The origins of the wine glass cannot be fully appreciated without a look at what began in Venice, Italy. Around 1000 AD, the Venetians brought back the knowledge of glass making from the Near East and by the thirteenth-century, Venice had become the center of the glass universe. On the nearby island of Murano, glassmakers were the most prominent citizens and it was here that the Venetian art form was perfected. By the late 1500’s, the fame of Venetian glass had spread throughout Europe and many Venetians established themselves in foreign countries utilizing the techniques their people had perfected.
The earliest surviving English wine glasses are diamond-engraved glasses produced near the late 1500’s by Jacopo Verzelini, a Venetian glass maker who was given a royal privilege for glass making in 1575. The façon de Venise (Venetian Fashion) was an extremely important selling line in European glasshouses. By the end of the seventeenth-century the prestige of Venetian glass had declined but not before an entire industry had been created.
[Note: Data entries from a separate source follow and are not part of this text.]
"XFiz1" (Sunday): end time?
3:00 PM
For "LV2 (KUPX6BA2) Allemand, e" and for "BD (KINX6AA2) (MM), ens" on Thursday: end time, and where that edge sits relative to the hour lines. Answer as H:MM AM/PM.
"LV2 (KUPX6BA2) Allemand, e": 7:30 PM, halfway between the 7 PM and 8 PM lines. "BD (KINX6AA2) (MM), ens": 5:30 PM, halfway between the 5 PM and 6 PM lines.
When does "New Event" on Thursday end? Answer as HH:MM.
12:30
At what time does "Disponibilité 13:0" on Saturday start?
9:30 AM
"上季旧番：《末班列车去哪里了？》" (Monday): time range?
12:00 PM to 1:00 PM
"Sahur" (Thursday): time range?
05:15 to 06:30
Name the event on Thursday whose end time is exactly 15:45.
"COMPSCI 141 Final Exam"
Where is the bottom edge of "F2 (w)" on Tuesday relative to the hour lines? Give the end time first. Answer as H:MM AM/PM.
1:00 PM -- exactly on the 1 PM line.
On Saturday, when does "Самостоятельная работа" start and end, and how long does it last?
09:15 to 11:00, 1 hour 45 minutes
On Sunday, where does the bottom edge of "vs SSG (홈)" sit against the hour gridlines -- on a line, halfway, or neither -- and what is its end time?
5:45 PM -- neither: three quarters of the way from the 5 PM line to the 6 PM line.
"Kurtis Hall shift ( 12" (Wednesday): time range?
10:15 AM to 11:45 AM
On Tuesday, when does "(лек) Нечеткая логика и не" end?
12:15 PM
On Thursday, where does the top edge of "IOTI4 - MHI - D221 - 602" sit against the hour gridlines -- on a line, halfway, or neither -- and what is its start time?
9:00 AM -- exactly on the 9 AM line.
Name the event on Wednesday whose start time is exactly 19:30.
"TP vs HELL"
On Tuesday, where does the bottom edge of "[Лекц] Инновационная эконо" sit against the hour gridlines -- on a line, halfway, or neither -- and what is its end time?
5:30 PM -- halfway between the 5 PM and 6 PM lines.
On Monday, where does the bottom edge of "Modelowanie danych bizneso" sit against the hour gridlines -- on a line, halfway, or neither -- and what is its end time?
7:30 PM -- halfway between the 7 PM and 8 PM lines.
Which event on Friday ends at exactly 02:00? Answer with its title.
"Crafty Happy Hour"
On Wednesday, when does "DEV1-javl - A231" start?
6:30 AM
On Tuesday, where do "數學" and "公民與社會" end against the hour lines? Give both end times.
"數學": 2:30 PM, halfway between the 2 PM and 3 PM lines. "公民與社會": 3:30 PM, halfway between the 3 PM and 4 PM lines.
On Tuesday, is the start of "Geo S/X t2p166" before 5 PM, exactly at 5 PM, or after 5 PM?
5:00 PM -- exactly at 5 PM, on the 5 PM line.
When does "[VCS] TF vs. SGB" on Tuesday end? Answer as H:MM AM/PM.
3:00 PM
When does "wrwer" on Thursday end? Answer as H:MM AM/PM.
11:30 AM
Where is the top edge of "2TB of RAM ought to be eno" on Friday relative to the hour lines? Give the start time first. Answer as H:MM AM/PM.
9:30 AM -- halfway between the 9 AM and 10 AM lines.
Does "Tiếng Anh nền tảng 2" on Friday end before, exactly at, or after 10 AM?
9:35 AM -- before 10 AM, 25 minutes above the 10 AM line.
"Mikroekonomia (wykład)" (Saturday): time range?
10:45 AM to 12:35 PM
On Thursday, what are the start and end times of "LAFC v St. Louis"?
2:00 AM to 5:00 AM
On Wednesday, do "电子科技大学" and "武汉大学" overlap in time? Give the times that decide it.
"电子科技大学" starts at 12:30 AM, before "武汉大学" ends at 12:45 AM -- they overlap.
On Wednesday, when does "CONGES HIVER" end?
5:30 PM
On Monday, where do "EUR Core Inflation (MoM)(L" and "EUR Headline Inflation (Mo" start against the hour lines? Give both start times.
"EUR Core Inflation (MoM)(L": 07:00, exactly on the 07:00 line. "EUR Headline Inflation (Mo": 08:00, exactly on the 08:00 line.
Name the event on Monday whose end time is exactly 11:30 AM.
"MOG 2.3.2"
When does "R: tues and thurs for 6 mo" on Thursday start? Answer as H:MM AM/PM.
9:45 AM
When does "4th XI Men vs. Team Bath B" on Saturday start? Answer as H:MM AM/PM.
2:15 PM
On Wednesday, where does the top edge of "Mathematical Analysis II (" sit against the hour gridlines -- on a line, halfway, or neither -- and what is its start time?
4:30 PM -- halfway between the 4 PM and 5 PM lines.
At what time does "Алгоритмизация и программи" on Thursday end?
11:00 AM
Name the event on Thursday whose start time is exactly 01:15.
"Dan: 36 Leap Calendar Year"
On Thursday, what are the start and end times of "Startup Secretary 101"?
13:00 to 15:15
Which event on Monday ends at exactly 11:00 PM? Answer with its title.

Every country had begun producing their own versions of glasses in the Venetian style.
Successful glassmakers required a lot of wood in order to heat up and melt their glass. As a result, many migrated to forested areas like that of northern Bohemia where Johann Christoph Riedel was born in 1678. This was a favorable area for glassmaking and where he learned the trade. The Riedel name is now synonymous with fine glassware. The company has been a family run business through 11 generations.
Plain straight stems gained popularity around 1740, with air twist stems being introduced about the same time. Ten years later, a twist incised on the exterior of the stem became popular. Quality crystal wine glasses were being produced in France near the end of the eighteenth-century. Cordial glasses in the eighteenth-century had bowls of the same shapes that were typical for wine glasses, but they were much smaller, holding about one ounce.
Toastmaster’s glasses were made with a thicker bottom and walls so that they would hold less. A toastmaster had to drain every glass and still be able to remain standing till all toasts were completed. Wine glasses during the nineteenth-century were often produced in sets – with a dozen each of port and sherry, burgundy and claret, champagne glasses and liqueur glasses.
The second half of the twentieth-century brought the advent of specifically shaped glasses for every variety of wine. In 1973, Riedel introduced their hand-made Sommelier series of ten different sizes of glasses which has since expanded into an all-embracing, state-of-the-art wine glass collection. The future of the wine glass looks clear – the nuances of the world’s wines can be appreciated and enjoyed like no other time in history.